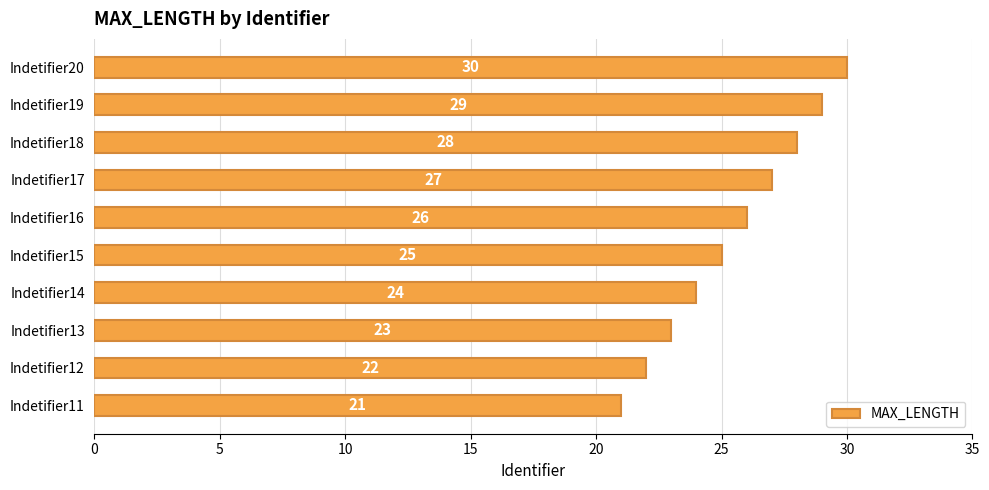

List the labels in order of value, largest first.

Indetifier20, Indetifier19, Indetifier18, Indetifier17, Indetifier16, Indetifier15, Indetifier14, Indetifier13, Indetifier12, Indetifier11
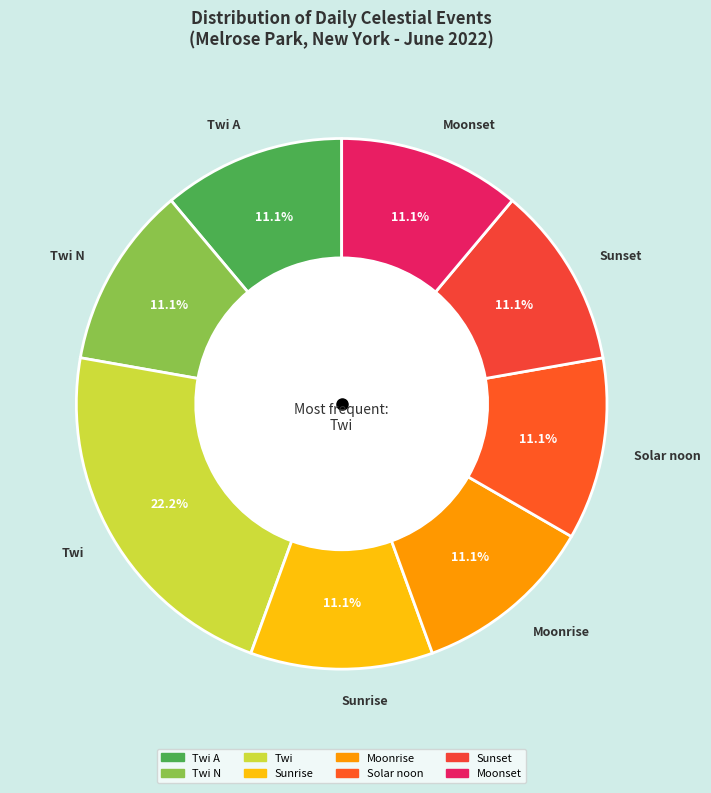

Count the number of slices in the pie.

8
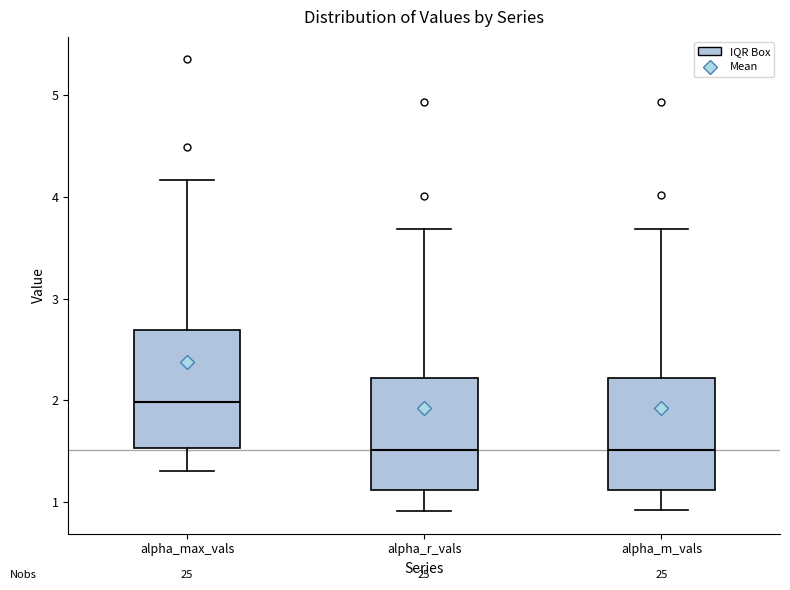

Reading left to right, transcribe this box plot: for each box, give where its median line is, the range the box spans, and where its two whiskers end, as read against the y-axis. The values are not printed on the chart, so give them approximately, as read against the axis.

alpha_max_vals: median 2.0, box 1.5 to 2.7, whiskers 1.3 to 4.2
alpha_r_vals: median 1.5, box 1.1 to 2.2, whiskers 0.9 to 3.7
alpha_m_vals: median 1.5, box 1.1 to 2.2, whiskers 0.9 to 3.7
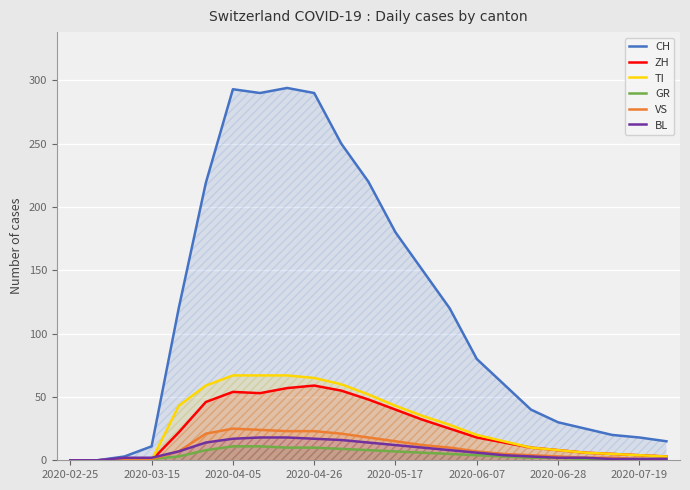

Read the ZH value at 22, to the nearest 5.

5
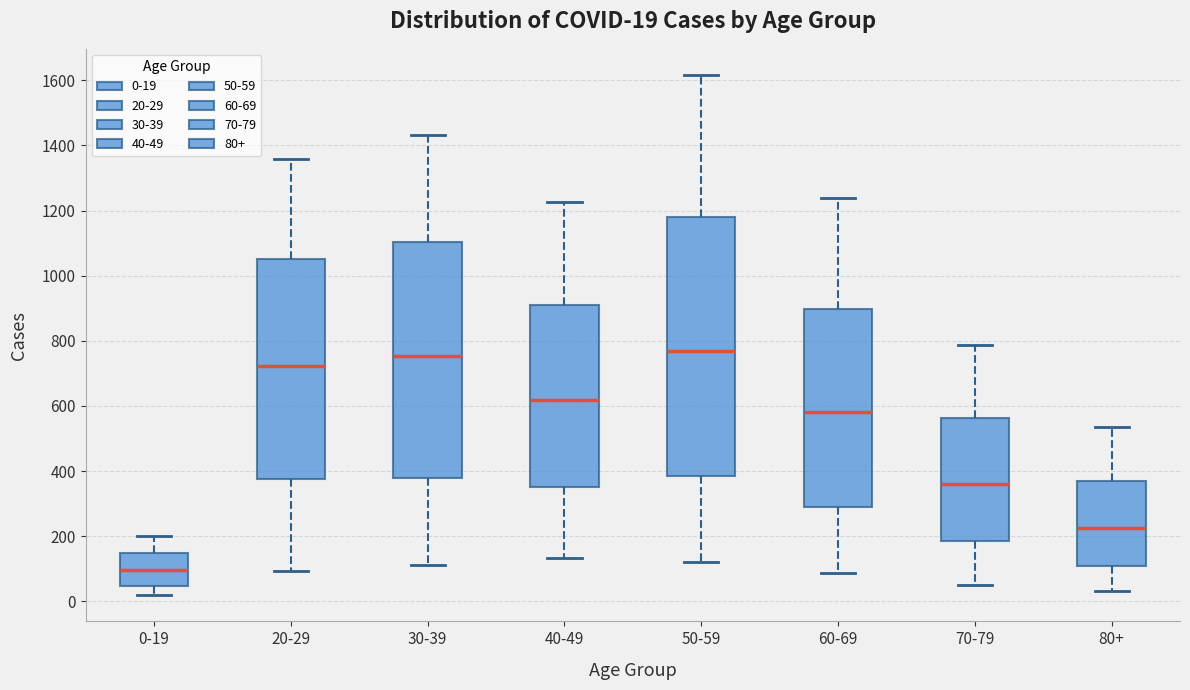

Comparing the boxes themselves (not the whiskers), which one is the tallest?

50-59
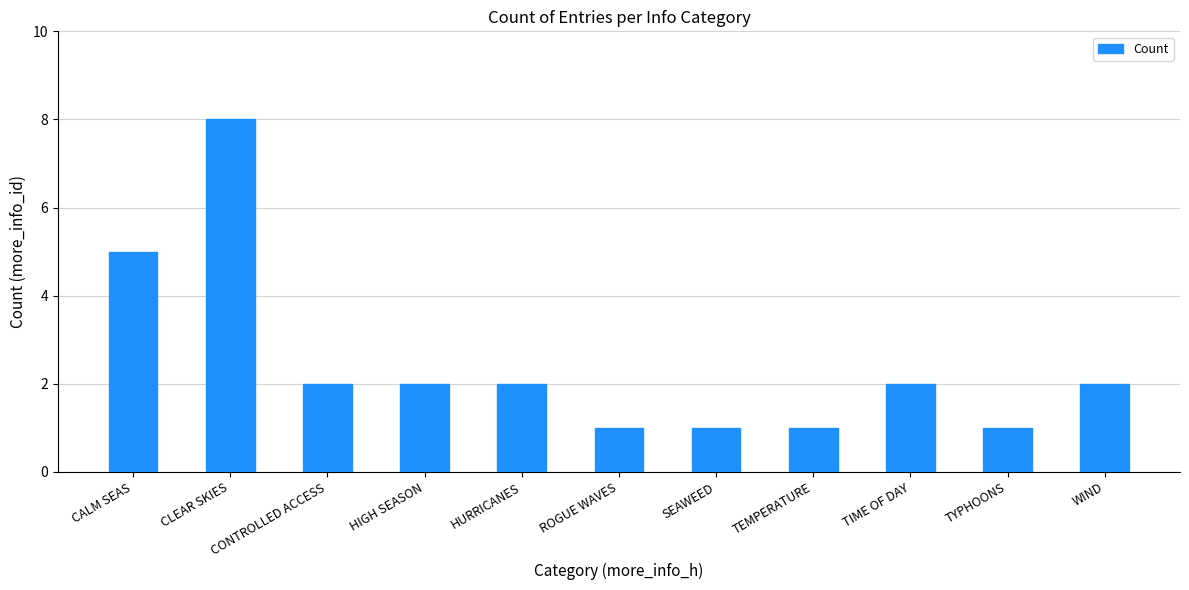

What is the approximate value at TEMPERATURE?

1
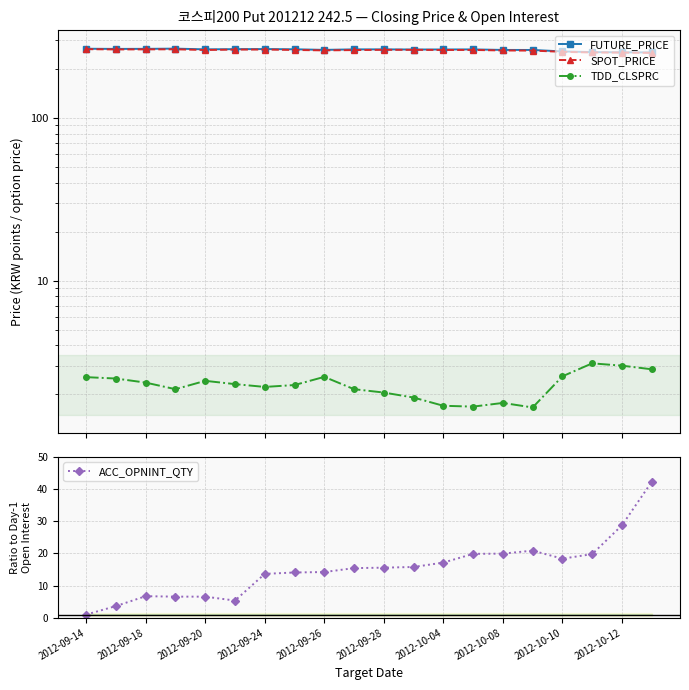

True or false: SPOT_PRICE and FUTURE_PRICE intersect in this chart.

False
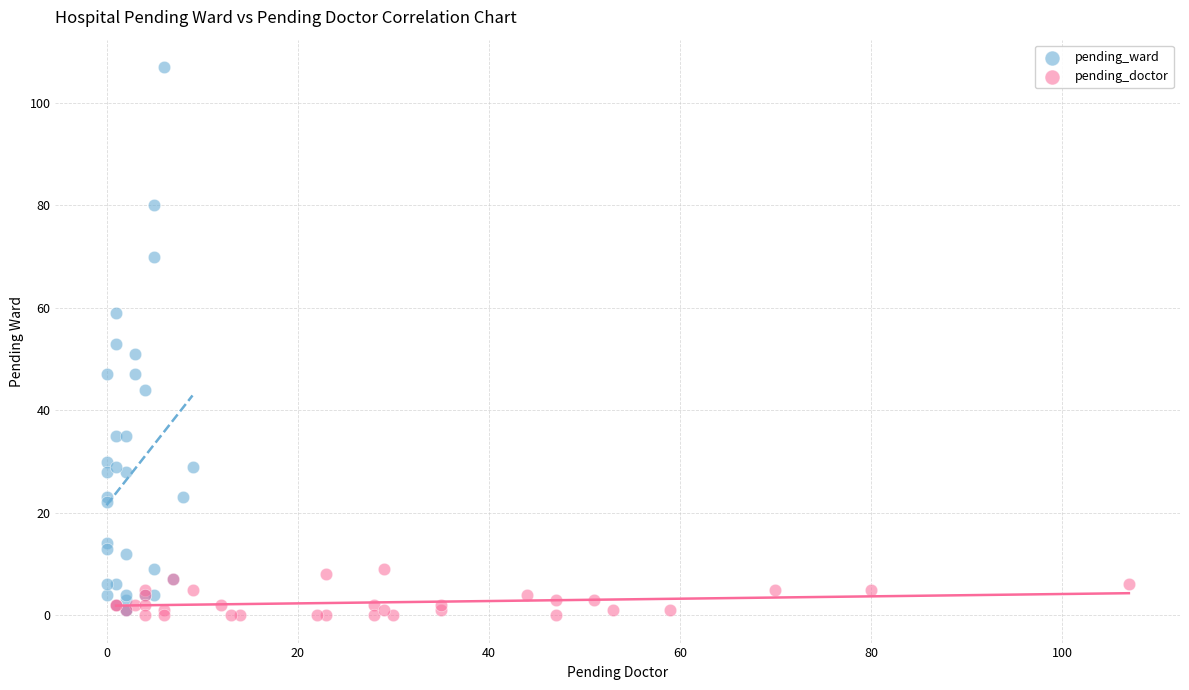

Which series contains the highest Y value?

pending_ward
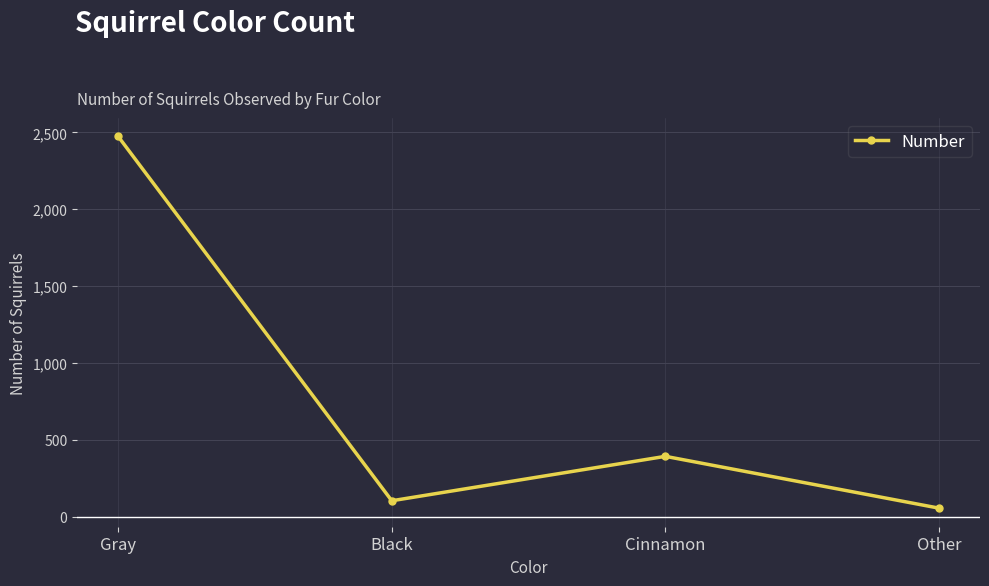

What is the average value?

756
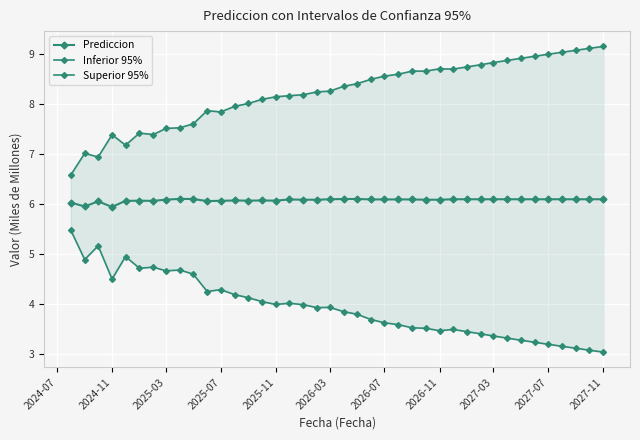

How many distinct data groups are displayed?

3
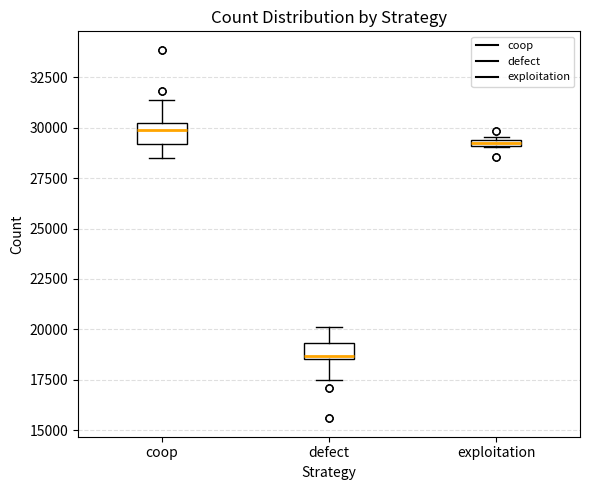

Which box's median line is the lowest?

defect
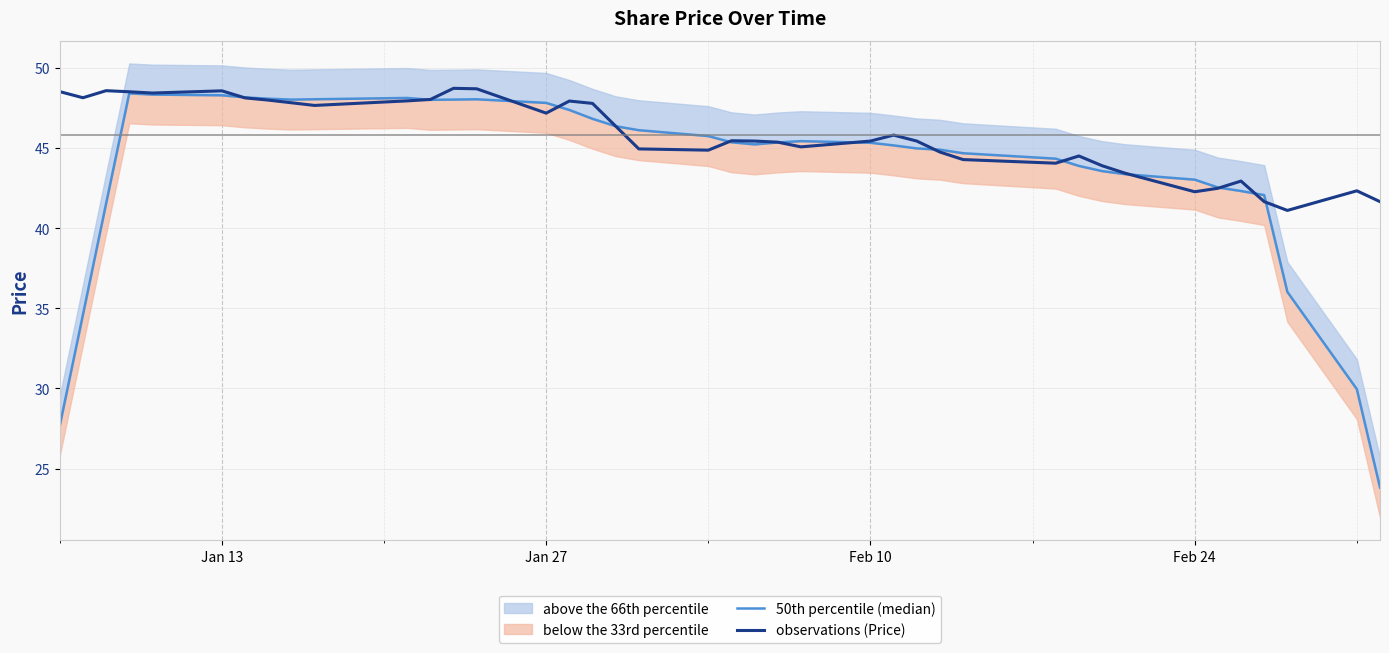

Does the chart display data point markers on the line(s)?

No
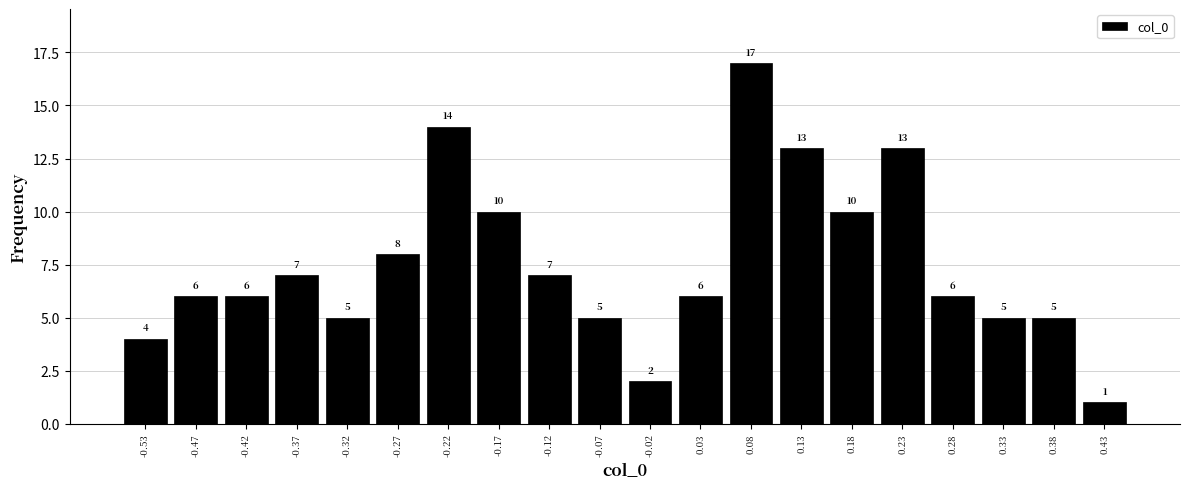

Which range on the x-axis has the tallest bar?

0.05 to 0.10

⁂

* _Work instructions_
How many lines in the entries above contain the word "What"? Reply with the number alone.

* _Response_
2